И, конечно, особой заметки на полях заслуживает послесловие Гольди Парин-Мати. Как будто речь идёт о совсем другой книге, она углубляется в длинный экскурс о предыстории семьи, переходя от него успехам Теи Геннер-Эрдхайм в её карьере психоаналитика, и проходит мимо критического размаха повествования. Кроме того, всё описываемое, это не «ни с чем не сравнимая» семейная ситуация, как она утверждает в послесловии. Ибо мещанские представления мешают нам как шоры.


Отрывок из книги

Перевод Олъги Асписовой Ногти она мне стрижёт слишком коротко; она меня в кино берёт с собой; в кино! Место абсолютного примитива! Ходит со мной в муниципальный по чужим людям; к чужим людям! Да ещё к таким, которые живут в муниципальном доме; они же глупы и примитивны; сброд всякий; там уголовники живут. И потом этот диалект! Я говорю жупы чистить вместо чистить зубы. Но теперь довольно; как угодно, но это уж действительно слишком. Последнюю няню увольняют. Мне пять лет. Это происходит в столовой, в комнате, которая всегда была столовой, ещё во времена дедушки с бабушкой. Моя мать бушует, девушка плачет, а я наложила в штаны. В муниципальном доме ведь так замечательно! Какая роскошная была предпоследняя няня! Эта не была уголовницей; у этой был аттестат зрелости и даже незаконченное медицинское образование.

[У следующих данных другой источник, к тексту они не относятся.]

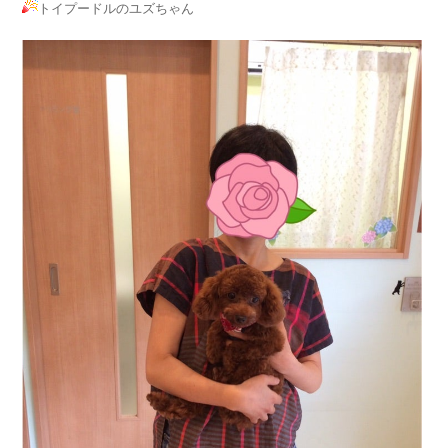
トイプードルのユズちゃん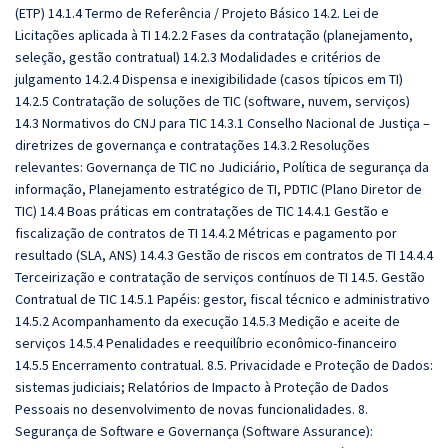
(ETP) 14.1.4 Termo de Referência / Projeto Básico 14.2. Lei de
Licitações aplicada à TI 14.2.2 Fases da contratação (planejamento,
seleção, gestão contratual) 14.2.3 Modalidades e critérios de
julgamento 14.2.4 Dispensa e inexigibilidade (casos típicos em TI)
14.2.5 Contratação de soluções de TIC (software, nuvem, serviços)
14.3 Normativos do CNJ para TIC 14.3.1 Conselho Nacional de Justiça –
diretrizes de governança e contratações 14.3.2 Resoluções
relevantes: Governança de TIC no Judiciário, Política de segurança da
informação, Planejamento estratégico de TI, PDTIC (Plano Diretor de
TIC) 14.4 Boas práticas em contratações de TIC 14.4.1 Gestão e
fiscalização de contratos de TI 14.4.2 Métricas e pagamento por
resultado (SLA, ANS) 14.4.3 Gestão de riscos em contratos de TI 14.4.4
Terceirização e contratação de serviços contínuos de TI 14.5. Gestão
Contratual de TIC 14.5.1 Papéis: gestor, fiscal técnico e administrativo
14.5.2 Acompanhamento da execução 14.5.3 Medição e aceite de
serviços 14.5.4 Penalidades e reequilíbrio econômico-financeiro
14.5.5 Encerramento contratual. 8.5. Privacidade e Proteção de Dados:
sistemas judiciais; Relatórios de Impacto à Proteção de Dados
Pessoais no desenvolvimento de novas funcionalidades. 8.
Segurança de Software e Governança (Software Assurance):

В конце концов моей матери уже никто больше не может возразить. Помолчи; отстань; не нервируй меня, всё время ругается она. Я должна сейчас собраться. Сядь пока на диван и не приставай. Где сто шиллингов? Где квитанция об оплате? Куда эта бестолочь подевала ботинки? Она всё время бегает из комнаты в комнату. Кто-то же должен быть виноват, что она не может найти своего платка. Мы сейчас уже выходим; надевай пока пальто. Никогда мы не выходим сейчас; но пальто я надеваю. Ну, наконец-то. Как бы ей не потерять ребёнка; младшая такая озорница. Крепко-крепко берёт она меня за руку; ещё мизинец для надёжности прижимает к моему запястью, чтобы я у неё не вырвалась. Бормочет про себя всё время что-то непонятное; глядит сердито.